The papers given covered a wide range of topics, including, on choice, on revenge porn, on ‘tanorexia’, on skin-lightening, on feminism and beauty, on cosmetic surgery scandals, and from very different perfectives including, law, psychology, sociology, philosophy and critical theory. 

These were the types of issues which were discussed were:
  • Whether and how choice or consent is relevant in the debate, for instance, can one ‘freely’ consent to cosmetic procedures or does social construction reduce the very possibility of choice. 
  • The extent to which such ‘requirements’ are more demanding than in previous generations and over time. 
  • The connection between these debates and previous feminist debates and the need to return to older discussions. 
  • The relationship between the philosophical debate and the law and policy debates and how to create not only dialogue between but to use the different debates in ways which might be useful to inform policy and practice intervention. 
  • Possible pathways to regulation in areas which are little regulated. 
  • The relationship between health, beauty, sexual attractiveness and identity. 
It is worth noting that while workshop participants held a broad range of very different views at all times discussion was inclusive and respectful and at no point aggressive or dismissive.

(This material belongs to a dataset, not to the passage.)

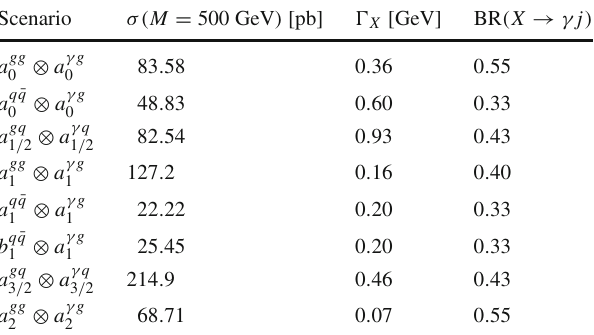
Table 1 Central value cross sections for the γ +jet scenarios discussed in Sect. 3 for coupling values of 10 − 1 . The results for P/CP-violating parameters are identical Scenario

The inclusive atmosphere made possible an intensive two hour art-session. In this session Annabel Mednick did first a self-portrait and then a portrait of a workshop participant. This was done in an unusual way, not just by looking, but by touch and hearing (in response to instructions from the group) as well as by sight. 

This allowed a very different form of discussion and enabled the group to reflect upon different gazes and the different judgments which come from different perspectives (of ourselves and others). Discussion focused the meanings of beauty over time and in different roles. While an unusual event for an academic conference this session was the highlight of the workshop. It encouraged reflection and questioning in a way which was gentler than usual philosophical debate, but also more honest and ultimately more challenging and useful to rethinking beauty. Some of the comments from the post-graduate participants in the workshop were:

“The breadth of the issue truly came out through these discussions, as did the topic’s importance to philosophical, legal and cultural dialogue.”

“I felt all of the academics, professionals, and graduate students in attendance came together in an incredibly dynamic way to foster very intellectually stimulating conversations and seriously challenge our understandings of beauty and self-image over the course of the two days.”

“I left the workshop with the feeling that I had not only broadened my understanding of the importance of my own work, but also of the work of others, and the Beauty Demands Project as such.”